ADDIS ABABA, Oct 22 (Reuters) - Ethnic clashes killed 11 people this week in Ethiopia's Oromiya region, a regional government official said on Sunday, the latest unrest in a province that was wracked by violence in 2015 and 2016.

Nearly 700 people died last year during one period of the violence in Ethiopia's largest region and other areas, according to a parliament-mandated investigation.

The unrest forced the government to impose a nine-month state of emergency that was finally lifted in August. Sporadic protests have taken place since then.

Violence broke out this week in two districts in the province's west after protests led to clashes between ethnic Oromos and Amharas, the spokesman for the region's administration said on Sunday.

"Eight Oromos and three Amharas died," spokesman Addisu Arega Kitessa said in a statement.

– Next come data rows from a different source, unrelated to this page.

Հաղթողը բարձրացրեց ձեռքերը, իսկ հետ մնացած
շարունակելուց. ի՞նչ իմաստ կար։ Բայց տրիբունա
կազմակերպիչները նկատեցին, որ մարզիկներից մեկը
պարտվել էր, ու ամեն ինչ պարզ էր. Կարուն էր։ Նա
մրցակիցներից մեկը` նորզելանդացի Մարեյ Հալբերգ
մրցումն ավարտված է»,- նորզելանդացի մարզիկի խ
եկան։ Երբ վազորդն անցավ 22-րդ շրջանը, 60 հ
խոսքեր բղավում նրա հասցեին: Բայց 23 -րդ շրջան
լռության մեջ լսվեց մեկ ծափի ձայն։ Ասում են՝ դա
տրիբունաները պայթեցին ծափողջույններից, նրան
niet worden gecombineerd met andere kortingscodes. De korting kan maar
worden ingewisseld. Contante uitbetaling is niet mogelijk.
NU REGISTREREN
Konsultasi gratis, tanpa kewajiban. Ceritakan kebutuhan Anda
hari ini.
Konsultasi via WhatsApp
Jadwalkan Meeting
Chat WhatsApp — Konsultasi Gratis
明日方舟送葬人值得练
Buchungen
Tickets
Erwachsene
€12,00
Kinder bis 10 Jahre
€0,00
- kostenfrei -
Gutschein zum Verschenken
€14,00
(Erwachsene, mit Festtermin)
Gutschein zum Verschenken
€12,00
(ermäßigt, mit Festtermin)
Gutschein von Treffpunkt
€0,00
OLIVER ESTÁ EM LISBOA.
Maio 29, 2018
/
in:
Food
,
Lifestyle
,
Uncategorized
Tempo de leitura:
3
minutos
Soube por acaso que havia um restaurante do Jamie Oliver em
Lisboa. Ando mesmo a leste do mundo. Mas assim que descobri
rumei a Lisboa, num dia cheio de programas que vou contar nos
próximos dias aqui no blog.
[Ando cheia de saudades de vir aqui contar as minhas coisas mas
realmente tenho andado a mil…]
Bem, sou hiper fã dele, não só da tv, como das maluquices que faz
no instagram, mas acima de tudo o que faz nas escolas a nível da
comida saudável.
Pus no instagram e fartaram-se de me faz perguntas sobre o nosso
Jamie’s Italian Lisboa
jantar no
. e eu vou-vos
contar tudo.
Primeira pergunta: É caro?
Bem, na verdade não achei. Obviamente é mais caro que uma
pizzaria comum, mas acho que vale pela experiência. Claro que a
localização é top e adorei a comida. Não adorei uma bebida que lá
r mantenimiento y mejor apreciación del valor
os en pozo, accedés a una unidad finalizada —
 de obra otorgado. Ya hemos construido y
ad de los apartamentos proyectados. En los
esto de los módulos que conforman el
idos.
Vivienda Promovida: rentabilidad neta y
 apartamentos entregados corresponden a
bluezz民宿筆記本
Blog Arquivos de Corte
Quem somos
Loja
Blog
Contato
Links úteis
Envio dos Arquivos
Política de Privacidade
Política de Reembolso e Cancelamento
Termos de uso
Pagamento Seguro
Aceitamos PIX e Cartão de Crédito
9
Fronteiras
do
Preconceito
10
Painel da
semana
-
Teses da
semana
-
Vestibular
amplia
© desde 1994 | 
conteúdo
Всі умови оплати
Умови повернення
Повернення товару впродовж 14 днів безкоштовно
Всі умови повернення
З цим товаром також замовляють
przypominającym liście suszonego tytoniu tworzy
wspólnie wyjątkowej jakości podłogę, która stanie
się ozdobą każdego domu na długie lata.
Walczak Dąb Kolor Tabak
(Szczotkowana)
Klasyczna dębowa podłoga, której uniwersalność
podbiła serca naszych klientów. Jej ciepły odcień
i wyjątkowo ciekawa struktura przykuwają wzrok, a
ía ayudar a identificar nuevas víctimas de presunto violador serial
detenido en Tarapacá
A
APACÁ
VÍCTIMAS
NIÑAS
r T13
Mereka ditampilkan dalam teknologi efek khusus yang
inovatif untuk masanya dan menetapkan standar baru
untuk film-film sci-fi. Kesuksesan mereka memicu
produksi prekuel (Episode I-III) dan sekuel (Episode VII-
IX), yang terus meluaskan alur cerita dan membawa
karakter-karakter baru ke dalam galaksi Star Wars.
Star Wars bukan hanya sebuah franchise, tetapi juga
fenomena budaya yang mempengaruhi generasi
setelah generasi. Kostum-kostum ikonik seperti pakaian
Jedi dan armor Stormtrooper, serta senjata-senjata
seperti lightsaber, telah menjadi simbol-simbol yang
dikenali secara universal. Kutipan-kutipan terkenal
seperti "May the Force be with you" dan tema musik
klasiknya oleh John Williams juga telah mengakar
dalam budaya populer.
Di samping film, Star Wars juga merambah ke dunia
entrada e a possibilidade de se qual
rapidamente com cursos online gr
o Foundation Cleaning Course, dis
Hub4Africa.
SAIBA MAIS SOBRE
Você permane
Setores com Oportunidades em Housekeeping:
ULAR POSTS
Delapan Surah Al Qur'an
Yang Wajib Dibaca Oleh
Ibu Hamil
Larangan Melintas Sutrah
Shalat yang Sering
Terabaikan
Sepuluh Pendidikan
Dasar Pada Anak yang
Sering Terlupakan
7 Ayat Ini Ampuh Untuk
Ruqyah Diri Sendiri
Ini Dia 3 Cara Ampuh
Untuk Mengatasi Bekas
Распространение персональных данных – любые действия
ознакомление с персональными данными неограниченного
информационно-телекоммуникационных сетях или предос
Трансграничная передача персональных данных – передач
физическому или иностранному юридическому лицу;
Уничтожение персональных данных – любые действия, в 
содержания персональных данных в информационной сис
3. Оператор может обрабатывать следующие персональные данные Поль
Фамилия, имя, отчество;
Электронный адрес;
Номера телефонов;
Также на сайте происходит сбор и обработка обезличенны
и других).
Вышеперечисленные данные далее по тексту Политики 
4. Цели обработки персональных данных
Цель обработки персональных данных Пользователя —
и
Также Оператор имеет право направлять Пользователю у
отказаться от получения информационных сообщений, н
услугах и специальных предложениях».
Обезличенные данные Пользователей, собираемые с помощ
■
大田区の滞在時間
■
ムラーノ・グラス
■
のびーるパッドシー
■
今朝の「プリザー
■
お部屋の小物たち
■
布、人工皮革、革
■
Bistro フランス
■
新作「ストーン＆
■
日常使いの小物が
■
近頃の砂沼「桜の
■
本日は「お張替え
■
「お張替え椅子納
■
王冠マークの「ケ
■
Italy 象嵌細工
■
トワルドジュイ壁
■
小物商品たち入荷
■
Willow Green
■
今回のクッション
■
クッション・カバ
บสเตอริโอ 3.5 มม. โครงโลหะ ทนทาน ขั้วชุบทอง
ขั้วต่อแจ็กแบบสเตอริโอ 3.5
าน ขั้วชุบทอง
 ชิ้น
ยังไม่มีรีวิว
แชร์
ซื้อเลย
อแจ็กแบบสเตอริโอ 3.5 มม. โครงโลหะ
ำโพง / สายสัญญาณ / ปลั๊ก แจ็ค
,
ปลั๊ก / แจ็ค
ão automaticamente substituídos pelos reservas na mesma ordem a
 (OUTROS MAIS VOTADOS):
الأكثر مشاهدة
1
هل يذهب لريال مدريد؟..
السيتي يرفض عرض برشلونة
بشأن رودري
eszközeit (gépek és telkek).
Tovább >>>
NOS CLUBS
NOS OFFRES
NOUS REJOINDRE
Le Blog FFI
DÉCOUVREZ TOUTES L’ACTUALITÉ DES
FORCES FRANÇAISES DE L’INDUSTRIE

The previous unrest was provoked by a development scheme for the capital, Addis Ababa, that dissidents said amounted to land grabs. Broader anti-government demonstrations followed, over politics and human rights abuses.

The violence included attacks on businesses, many of them foreign-owned, including farms growing flowers for export.

Separately, clashes along the border between the country's Oromiya and Somali regions last month also displaced hundreds of thousands of people.

The area has been plagued by sporadic violence for decades. A referendum held in 2004 to determine the status of disputed settlements failed to ease tensions.

Those clashes have fueled fears about security in Ethiopia, the region's biggest economy and a staunch Western ally.